These imbalances are beginning to result in higher price inflation as a number of companies are raising prices in response to higher expenses. As Warren Buffett mentioned in the recent Berkshire Hathaway (a diversified conglomerate across many industries) meeting, “We’re raising prices, people are raising prices to us, and it’s being accepted. It’s an economy really that’s red hot.”

So far, long-term inflation is not a foregone conclusion. The current consumer price index is +2.6% year-over-year. Since the early 1980’s, inflation has increased to 2.6% and beyond 16 times. Yet it has eventually fallen back below that level. Additionally, bond markets are forecasting inflation of +2.2% between 2026 and 2031. Many of the factors that could lead to higher prices may reverse themselves and reduce the inflationary threat.
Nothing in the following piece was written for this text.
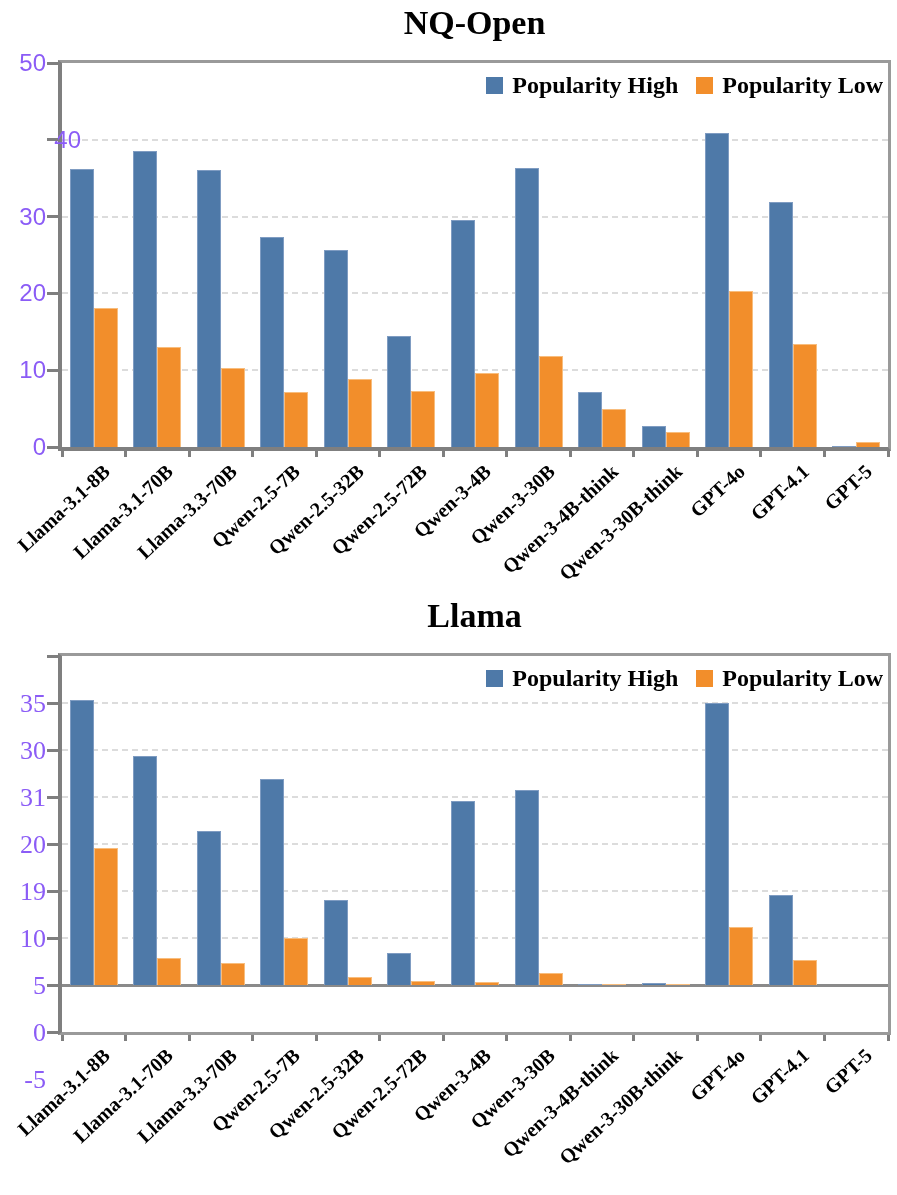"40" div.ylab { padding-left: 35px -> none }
However, it does seem that there is more concern in the markets than in the recent past.

In a recent Wall Street Journal article, James Mackintosh laid out several reasons why inflation may continue to gradually increase over the next few years. These reasons include:

  1. Central banks, led by the Federal Reserve, are now less concerned about inflation.
  2. Politics has shifted to spend even more now, pay even less later.
  3. Globalization is out of fashion.
  4. Demographics worsen the situation.
  5. Empowered labor puts upward pressure on wages and prices.

Depending on one’s point of view, while the result may be higher inflation, the ends may justify the means. For instance, the Federal Reserve has emphasized a goal of full employment including marginalized workers. Trying to create an environment that allows for as many jobs as possible may result in letting the economy run hotter than in the past, leading to ongoing supply/demand imbalances and thus higher inflation.

Regardless, we believe it is important for monetary and fiscal policy to be proactive and contain prices. Inflation is corrosive not only to spending power (especially to lower income citizens), but also to financial asset prices.

Including dividends, the S&P 500 has risen about 13% so far in 2021. Although this is more than the average full year return for stocks for the past 15 years, it actually parallels the increase in expected 2021 corporate profits since the beginning of the year. The fact that forecasts are still rising indicates that analysts and investors’ expectations have been catching up to the actual improvement in the economy. If this continues, we would not be surprised if equities rise further in the short-run.

At the same time, stock prices (compared to earnings) are at high levels versus their historical average. Although valuations are a notoriously unreliable method in deciding when to reduce one’s exposure to stocks, it does pay to increase caution in the midst of a frothy market. We can’t predict market turmoil; we can and do try to continuously prepare for it.